The economy is in shambles in the United States. With record spending, the wealth gap continues to increase, poverty is climbing, the number of citizens dependent upon unemployment, food stamps, disability or welfare is at record levels. There’s only one sector of the American economy that’s thriving – with well-paid jobs, many job openings, tons of investment funding, and growing sales. That sector is the Internet.
With big big box retailers suffering and the government spending money on studies in duck genitalia, the future of the ecommerce boom is looking bleak as the Senate just approved a bill on an Internet Sales tax. So… the one portion of the economy that’s not suffering is now going to finally join every other area of the economy that’s been helped by the federal government.
If this bill is passed, it’s the beginning of the end of the prosperity our Internet free market system has provided us for the last 20 years. Big box billionaire retailers who have owned, controlled and managed the pricing and distribution of goods and services are now losing their grip to the Internet… and they’re crying foul. They’re the ones leading the way in pressuring our leaders to tax the Internet.
Everyone is Open to Compete on the Internet
They should be ashamed. Think about it… they’re nothing but a distribution point that adds to the overhead of the cost of goods before we get them. I’m confident if you looked back in history that retailers cried unfair when the Sears Catalog made its way to the doorsteps of consumers and they could now have access to affordable products and goods via direct mail. Every big box retailer had the funds and the opportunity to shift their business to the Internet. If they failed to do so, they should deal with the consequences.
Local Companies Should Pay Local Taxes
Having a local big box retailer adds expense to the local community – from the transportation costs, traffic costs, police and medical costs, to the utility costs… including water, electric and waste disposal. State and local sales taxes offset those costs to the local region. It’s a system that makes sense. If I make a purchase online, it costs my local community nothing. Transportation is paid for by the shipping company and gasoline taxes. There’s no need for traffic lights, no shoplifting arrests, no waste disposal, no need for additional utilities… nada.
Retailers aren’t Losing Business because of Local Taxes
There are benefits of buying at the local retailer… I can drive home with the goods, I can try the clothing on, I can have them install equipment, I can get product support from them, or I can exchange the purchase without delay. I often shop at the local retailer – but much less than I used to. The Internet has become more convenient. I don’t shop online because I don’t pay taxes there… I shop online because I can do it from my phone in a matter of minutes. No driving, no parking, no waiting in line, no searching endless rows of products, no snarky customer service people, or pushy ones, or disinterested ones, or no help altogether.

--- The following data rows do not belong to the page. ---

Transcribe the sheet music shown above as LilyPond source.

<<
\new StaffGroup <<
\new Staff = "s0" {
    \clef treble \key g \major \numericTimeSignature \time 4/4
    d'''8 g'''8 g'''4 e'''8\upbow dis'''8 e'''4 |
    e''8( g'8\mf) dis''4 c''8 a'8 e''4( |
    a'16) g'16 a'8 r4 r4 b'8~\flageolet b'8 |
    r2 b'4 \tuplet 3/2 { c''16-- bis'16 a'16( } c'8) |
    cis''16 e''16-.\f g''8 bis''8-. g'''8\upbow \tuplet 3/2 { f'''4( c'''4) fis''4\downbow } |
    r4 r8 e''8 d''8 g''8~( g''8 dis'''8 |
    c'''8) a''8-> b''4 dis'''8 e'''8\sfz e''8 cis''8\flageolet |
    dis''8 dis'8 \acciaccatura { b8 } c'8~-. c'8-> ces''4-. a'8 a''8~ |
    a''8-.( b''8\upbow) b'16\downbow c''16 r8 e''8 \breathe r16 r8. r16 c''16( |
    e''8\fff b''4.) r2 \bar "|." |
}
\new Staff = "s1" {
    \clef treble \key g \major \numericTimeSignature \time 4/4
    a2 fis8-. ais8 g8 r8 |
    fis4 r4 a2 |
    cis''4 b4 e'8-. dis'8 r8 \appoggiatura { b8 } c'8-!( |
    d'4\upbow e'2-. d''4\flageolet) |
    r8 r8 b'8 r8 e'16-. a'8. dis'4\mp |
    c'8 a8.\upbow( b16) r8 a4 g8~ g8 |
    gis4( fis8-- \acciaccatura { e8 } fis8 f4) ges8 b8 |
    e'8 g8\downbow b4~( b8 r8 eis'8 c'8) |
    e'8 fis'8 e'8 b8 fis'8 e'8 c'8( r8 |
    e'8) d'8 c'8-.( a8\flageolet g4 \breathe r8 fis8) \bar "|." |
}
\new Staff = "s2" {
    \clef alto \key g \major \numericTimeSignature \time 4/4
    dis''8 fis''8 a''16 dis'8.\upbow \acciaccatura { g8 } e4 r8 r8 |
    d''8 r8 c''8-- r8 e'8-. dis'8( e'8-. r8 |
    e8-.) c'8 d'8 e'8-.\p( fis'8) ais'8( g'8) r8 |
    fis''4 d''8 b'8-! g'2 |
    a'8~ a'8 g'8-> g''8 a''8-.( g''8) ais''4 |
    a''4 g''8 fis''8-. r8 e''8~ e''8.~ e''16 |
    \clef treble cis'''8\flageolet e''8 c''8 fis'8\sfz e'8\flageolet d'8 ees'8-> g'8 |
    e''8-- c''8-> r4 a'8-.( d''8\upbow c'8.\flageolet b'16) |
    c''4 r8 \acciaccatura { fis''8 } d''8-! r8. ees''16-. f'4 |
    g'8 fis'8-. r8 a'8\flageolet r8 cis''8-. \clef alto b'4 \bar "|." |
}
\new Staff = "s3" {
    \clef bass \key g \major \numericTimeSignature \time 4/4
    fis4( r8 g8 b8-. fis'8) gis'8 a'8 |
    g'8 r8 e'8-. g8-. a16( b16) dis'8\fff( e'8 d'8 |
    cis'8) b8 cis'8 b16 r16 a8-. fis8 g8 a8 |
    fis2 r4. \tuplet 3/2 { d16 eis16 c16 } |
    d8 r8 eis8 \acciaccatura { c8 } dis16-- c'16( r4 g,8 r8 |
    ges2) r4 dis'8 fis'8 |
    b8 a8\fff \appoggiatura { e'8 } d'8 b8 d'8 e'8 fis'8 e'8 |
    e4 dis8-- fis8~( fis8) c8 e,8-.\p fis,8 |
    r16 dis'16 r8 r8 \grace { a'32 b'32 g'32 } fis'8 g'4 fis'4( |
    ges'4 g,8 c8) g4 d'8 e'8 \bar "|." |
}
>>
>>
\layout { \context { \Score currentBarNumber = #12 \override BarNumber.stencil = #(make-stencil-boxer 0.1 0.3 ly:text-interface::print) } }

Opening the Pandora Box of Local Taxes
The tax foundation lists over 9,600 local sales tax regions. Imagine every ecommerce site now has to program to 9,600 different local taxes that are constantly changing. Every mobile application needs rebuilt to program in 9,600 different tax rules. Ecommerce providers will need to file taxes in every locality they do business in. It’s nuts.

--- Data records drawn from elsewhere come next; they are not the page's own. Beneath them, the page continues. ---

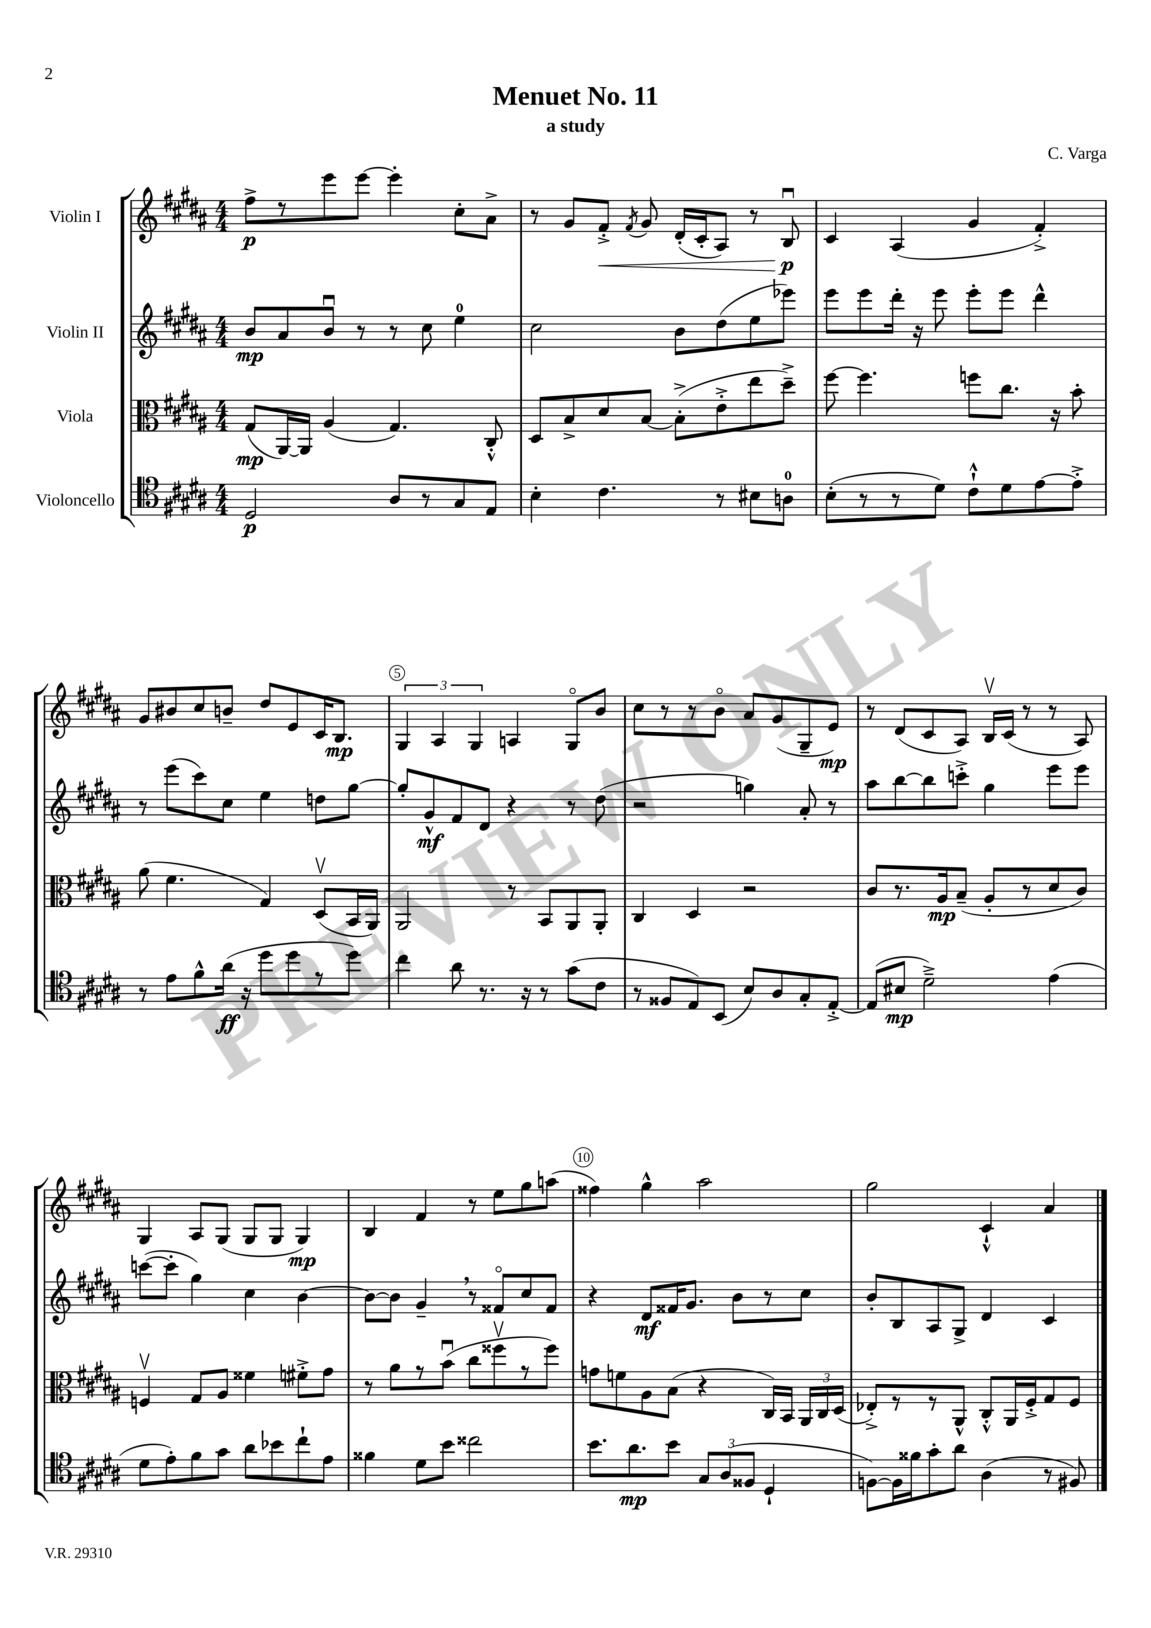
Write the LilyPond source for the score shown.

\header { title = "Menuet No. 11" composer = "C. Varga" subtitle = "a study" }
<<
\new StaffGroup <<
\new Staff = "s0" \with { instrumentName = "Violin I" } {
    \clef treble \key b \major \numericTimeSignature \time 4/4
    \autoBeamOff fis''8[->\p r8 e'''8 e'''8]~ e'''4-. cis''8[-. ais'8]-> |
    r8 gis'8[ fis'8]-.->\< \acciaccatura { fis'8 } gis'8 dis'16[-.( cis'16-. ais8]) r8 b8\downbow\p\! |
    cis'4 ais4( gis'4 fis'4-.->) |
    gis'8[ bis'8 cis''8 b'8]-- dis''8[ e'8 cis'16 b8.]\mp |
    \tuplet 3/2 { gis4 ais4 gis4 } a4 gis8[\flageolet b'8] |
    cis''8[ r8 r8 b'8]\flageolet ais'8[ gis'8( gis8-- e'8]\mp) |
    r8 dis'8[( cis'8 ais8]) b16[\upbow cis'16]( r8 r8 ais8) |
    gis4 ais8[ gis8]( gis8[ gis8] gis4\mp) |
    b4 fis'4 r8 e''8[ gis''8 a''8]( |
    fisis''4) gis''4-^ ais''2 |
    gis''2 cis'4-!-^ ais'4 \bar "|." |
}
\new Staff = "s1" \with { instrumentName = "Violin II" } {
    \clef treble \key b \major \numericTimeSignature \time 4/4
    \autoBeamOff b'8[\mp ais'8 b'8]\downbow r8 r8 cis''8 e''4-0 |
    cis''2 b'8[ dis''8( e''8 ees'''8]) |
    e'''8[ e'''8 dis'''16]-. r16 e'''8 e'''8[-. e'''8] dis'''4-^ |
    r8 e'''8[( cis'''8) cis''8] e''4 d''8[ gis''8]~ |
    gis''8[-. gis'8-^\mf fis'8 dis'8] r4 r8 dis''8( |
    r2 g''4) ais'8-. r8 |
    ais''8[ b''8~ b''8 c'''8]-.-> gis''4 e'''8[ e'''8] |
    c'''8[~( c'''8]-. gis''4) cis''4 b'4~ |
    b'8[~ b'8] gis'4-- \breathe r8 fisis'8[\flageolet cis''8 fisis'8] |
    r4 dis'8[\mf fisis'16 gis'8.] b'8[ r8 cis''8] |
    b'8[-. b8 ais8 gis8]-> dis'4 cis'4 \bar "|." |
}
\new Staff = "s2" \with { instrumentName = "Viola" } {
    \clef alto \key b \major \numericTimeSignature \time 4/4
    \autoBeamOff gis8[\mp( ais,16~) ais,16] ais4( gis4.) cis8-.-^ |
    dis8[ b8-> dis'8 b8]~ b8[-.->( e'8-.-> e''8 dis''8]--->) |
    fis''8~ fis''4. f''8[ cis''8.] r16 b'8-. |
    ais'8( fis'4. gis4) dis8[\upbow( b,16 ais,16]) |
    ais,2 r8 b,8[ ais,8 ais,8]-. |
    cis4 dis4 r2 |
    cis'8[ r8. ais16\mp b8]--( ais8[-. r8 dis'8 cis'8]) |
    f4\upbow gis8[ ais8] fisis'4 fis'8[-.-> gis'8] |
    r8 ais'8[ r8 b'8]\downbow( cis''8[ fisis''8\upbow r8 fisis''8]) |
    g'8[ f'8 ais8 b8]( r4 cis16[) b,16] \tuplet 3/2 { ais,16[ cis16 dis16]( } |
    ees8[-.->) r8 r8 ais,8]-^ cis8[-.-^ ais,16 fis16-.-> gis8 fis8] \bar "|." |
}
\new Staff = "s3" \with { instrumentName = "Violoncello" } {
    \clef tenor \key b \major \numericTimeSignature \time 4/4
    \autoBeamOff dis2\p ais8[ r8 gis8 e8] |
    b4-. cis'4. r8 bis8[ a8]-0 |
    b8[-.( r8 r8 dis'8]) cis'8[-!-^ dis'8 e'8~ e'8]-.-> |
    r8 e'8[ fis'8-^ ais'16]\ff( r16 dis''8[ dis''8 r8 dis''8]) |
    cis''4 ais'8 r8. r16 r8 gis'8[( cis'8] |
    r8 fisis8[ e8) b,8]( b8[) ais8 gis8-. e8]~-.-> |
    e8[( bis8]\mp dis'2--->) e'4( |
    dis'8[ e'8-.) fis'8 gis'8] ais'8[ bes'8 cis''8-! e'8] |
    fisis'4 dis'8[ b'8] cisis''2 |
    b'8.[ ais'8.\mp b'8] \tuplet 3/2 { gis8[ ais8( fisis8] } dis4-! |
    f8[~) f16 fisis'16 gis'8-. ais'8] ais4( r8 fis8) \bar "|." |
}
>>
>>
\layout { \context { \Score \override BarNumber.break-visibility = ##(#f #t #t) barNumberVisibility = #(every-nth-bar-number-visible 5) \override BarNumber.stencil = #(make-stencil-circler 0.1 0.3 ly:text-interface::print) } }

Local Taxation will Kill Entrepreneurship
Say goodbye to every small business on the web who can’t incur the overhead associated with these costs. Sure… new solutions will evolve, new businesses who manage the tax filings for you. But the cost will be added on to every product you buy – in addition to the new sales tax. The only commerce sites left will be the big boys that can afford the costs and started this mess in the first place. Small businesses and entrepreneurs screwed.
Will this make the playing field fair between retailers and ecommerce? There’s nothing fair about it. The last sector of the American economy that’s thriving will now join everyone else in layoffs, lack of investment, and going out of business sales. Along with the big box retailers that were already heading that direction.